CHC president Sister Carol Jean Vale thanked Cohen for his commencement speech and also for being “a longtime friend of the college.”
“Over the years, he has always been available to offer advice and his insights on matters and issues of importance,” she said. “Both he and his wife, Rhonda, are prominent Philadelphians who have made a positive difference in many lives. It is our honor to recognize them both for the many ways they have used their expertise and influence to improve the city where we live.”
Cohen, meanwhile, had much to say on the subject of Vale, who is currently serving her final year as president of the college.
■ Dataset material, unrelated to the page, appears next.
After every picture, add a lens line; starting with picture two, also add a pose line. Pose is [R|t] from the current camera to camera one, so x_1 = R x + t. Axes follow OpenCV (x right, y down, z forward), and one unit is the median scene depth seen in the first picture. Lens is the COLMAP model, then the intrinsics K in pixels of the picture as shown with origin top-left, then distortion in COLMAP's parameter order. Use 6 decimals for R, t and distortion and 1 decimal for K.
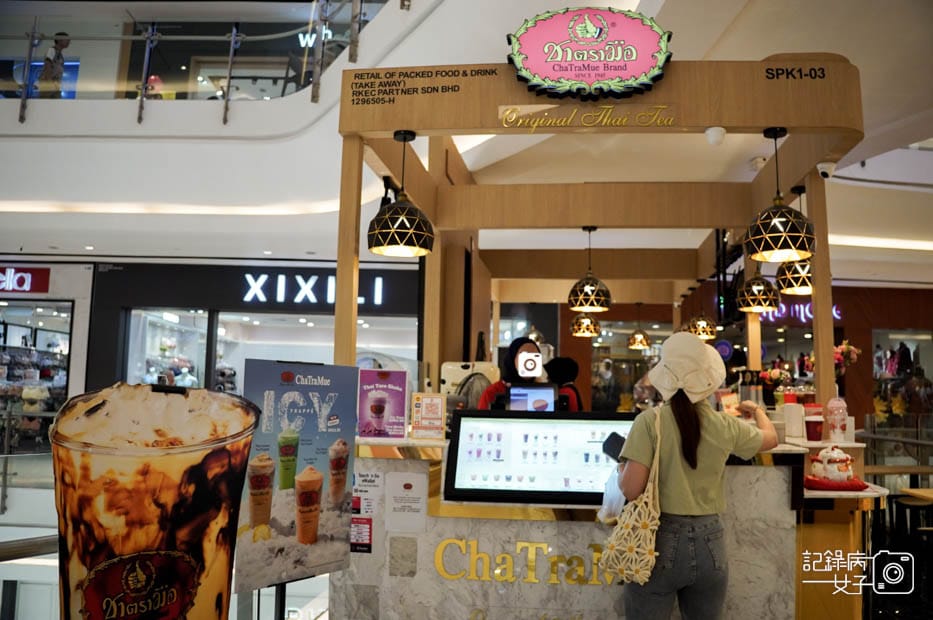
lens RADIAL K [[728.7, 0, 462.3], [0, 728.7, 297.3], [0, 0, 1]] dist [-0.205710, 0.182490]
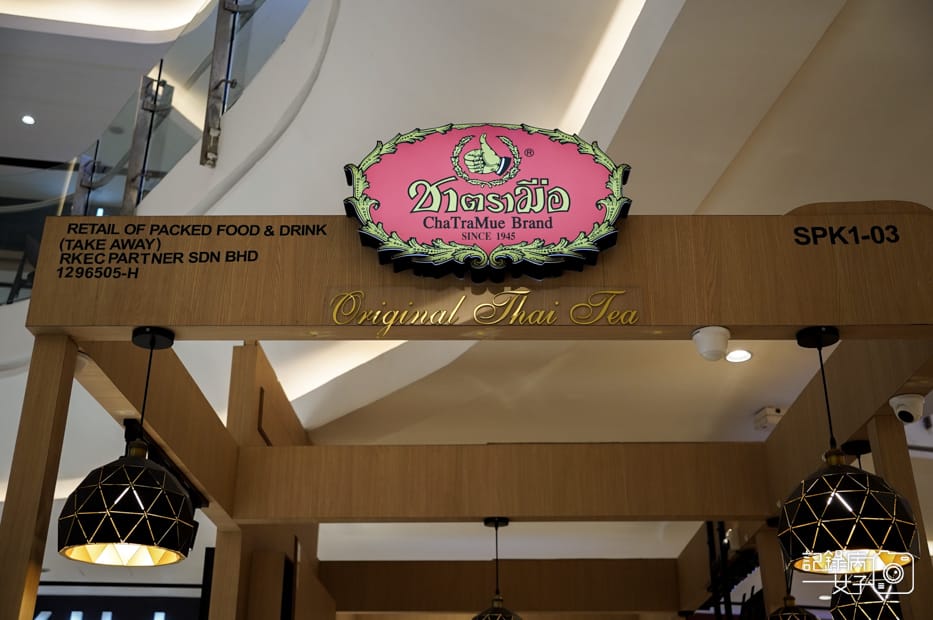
lens RADIAL K [[1074.2, 0, 466.5], [0, 1074.2, 310.0], [0, 0, 1]] dist [0.008820, 0.062350]
pose [[0.990488, 0.034841, 0.133115, 0.048305], [0.005995, 0.955568, -0.294711, -0.002580], [-0.137469, 0.292705, 0.946269, 0.200626]]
“This institution might not be here without her, at least not in its current outstanding form,” he said. “I first met her in 1992 as she was assuming the presidency of the college….I rapidly learned something that business leaders, alumni and elected officials in Washington, Harrisburg and Philadelphia all know, and that most of you have probably experienced: it's just not possible to say no to Sister Carol.
“My first taste of that was to accept Sister Carol's invitation to join the Chestnut Hill College Board of Directors. I couldn't understand why this Sister of Saint Joseph would want a white, Jewish male on her board of a Catholic, all-girls college,” he continued.
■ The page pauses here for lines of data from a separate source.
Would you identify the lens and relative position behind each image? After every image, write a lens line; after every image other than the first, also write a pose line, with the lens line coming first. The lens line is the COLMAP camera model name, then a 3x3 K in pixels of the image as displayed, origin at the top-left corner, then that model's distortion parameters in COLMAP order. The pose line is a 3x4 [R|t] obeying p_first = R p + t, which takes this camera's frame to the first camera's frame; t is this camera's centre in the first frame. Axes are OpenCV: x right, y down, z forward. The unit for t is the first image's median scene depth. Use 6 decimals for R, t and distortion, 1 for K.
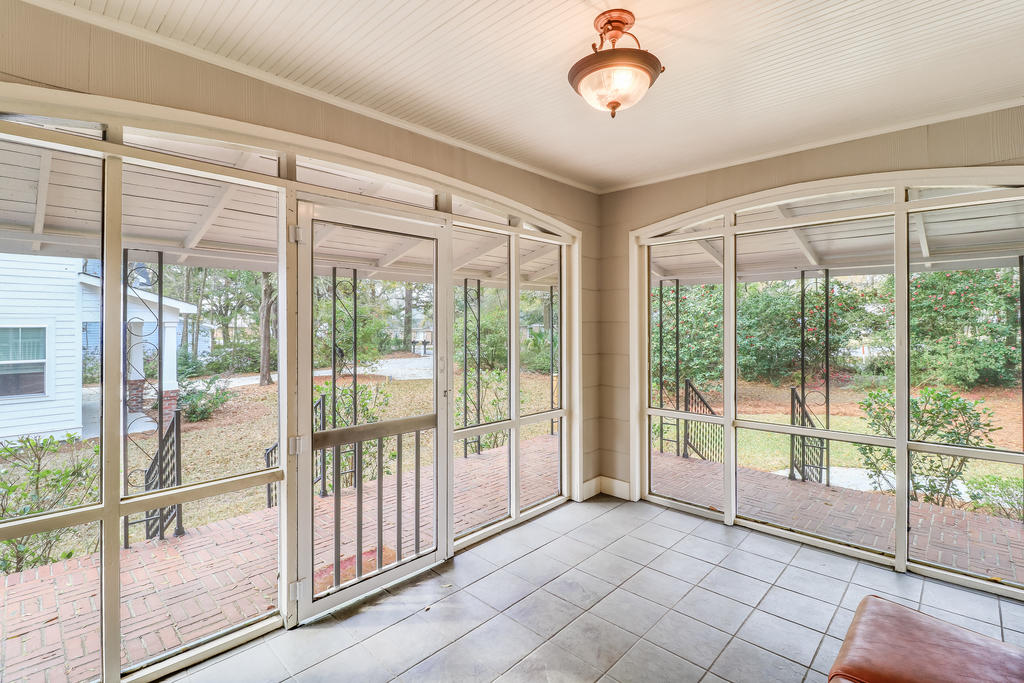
lens RADIAL K [[472.7, 0, 510.1], [0, 472.7, 324.6], [0, 0, 1]] dist [-0.017397, -0.000604]
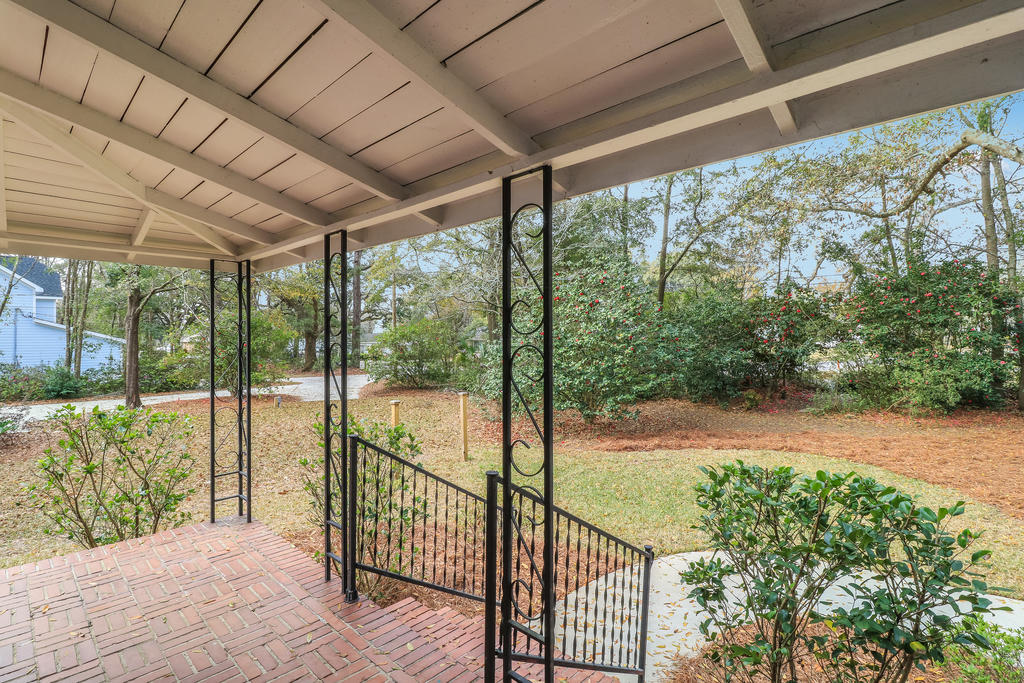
lens RADIAL K [[472.7, 0, 512.2], [0, 472.7, 340.6], [0, 0, 1]] dist [-0.017397, -0.000604]
pose [[0.999691, -0.004324, 0.024497, 0.198895], [0.004247, 0.999986, 0.003229, 0.005719], [-0.024511, -0.003124, 0.999695, 0.199052]]
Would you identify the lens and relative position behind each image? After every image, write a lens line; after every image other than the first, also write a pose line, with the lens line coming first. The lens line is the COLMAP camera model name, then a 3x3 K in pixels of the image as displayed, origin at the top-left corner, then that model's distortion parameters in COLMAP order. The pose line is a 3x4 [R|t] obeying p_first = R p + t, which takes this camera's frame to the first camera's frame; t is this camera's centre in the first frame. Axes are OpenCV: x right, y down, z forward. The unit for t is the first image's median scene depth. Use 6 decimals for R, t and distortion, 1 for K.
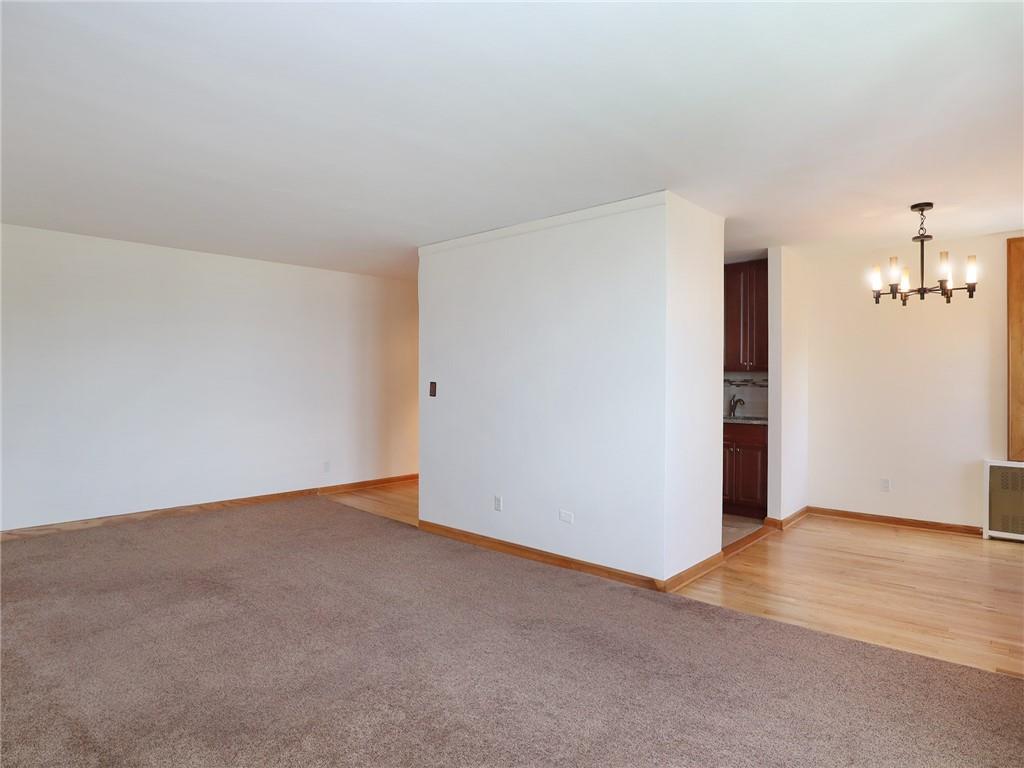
lens RADIAL K [[598.6, 0, 515.6], [0, 598.6, 387.9], [0, 0, 1]] dist [-0.042204, 0.017119]
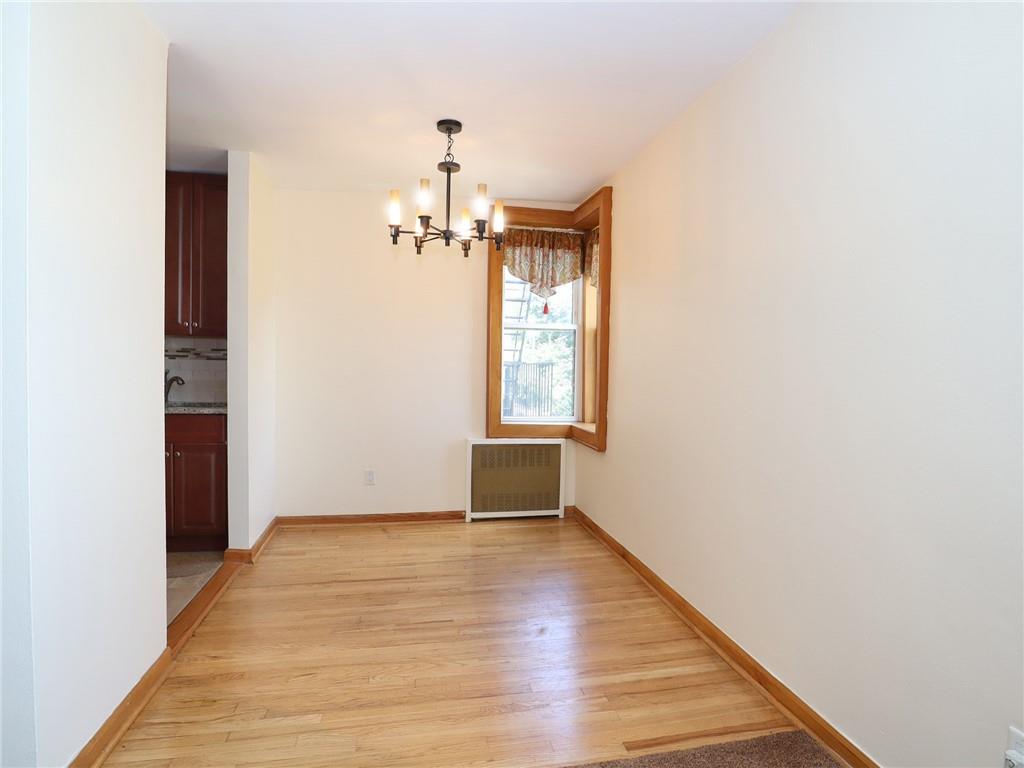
lens RADIAL K [[598.6, 0, 535.9], [0, 598.6, 378.0], [0, 0, 1]] dist [-0.042204, 0.017119]
pose [[0.588314, -0.010487, 0.808564, 0.093786], [-0.003983, 0.999866, 0.015866, 0.010212], [-0.808622, -0.012555, 0.588194, 0.351380]]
She told him she wanted to make what was then a women’s college a co-educational institution.
“To do that, she wanted and needed some new voices on her board, either to challenge the assumption that going to co-ed was necessary or to help her push it across the finish line.
“Of course, the rest is history,” he continued. “The dangerous drop in enrollment has been more than reversed. The school is financially healthy, history has been rewritten, and Sister Carol has led that rewriting of history and other fundamental changes during her 30 years as president.”
She also expanded the campus by acquiring the SugarLoaf estate, led the effort to secure NCAA Division II athletic status and added the Accelerated Adult Degree Program, he said.
“And she has ensured the recruitment of a truly diverse student body, now about half men and half women, and over 40% African American and Hispanic, pairing that with a commitment to raise the financial aid resources necessary to assure that a Chestnut Hill College education is financially affordable to all,” he said.
Following his time as Rendell’s chief of staff, Cohen served as a partner and chairman of Ballard Spahr law firm before being appointed as senior executive vice president at Comcast Corporation. He assumed the role of Comcast CEO in January 2020.
In November 2021, Cohen was appointed by President Biden and sworn in by Vice President Kamala Harris as the U.S. ambassador to Canada.
He has served on numerous boards and commissions (also with numerous directorships and chairships) including 20 years on the board of trustees of the University of Pennsylvania, twelve of which he served as board chair. He has also received numerous awards for his civic and philanthropic endeavors, including the American Red Cross Citizen of the Year, MS Society Hope Award, National Urban League of Philadelphia Business Leader of the Year, William Way Community Center Amicus in Res Award, Spirit of Asian American Award, and Jewish National Fund Tree of Life Award.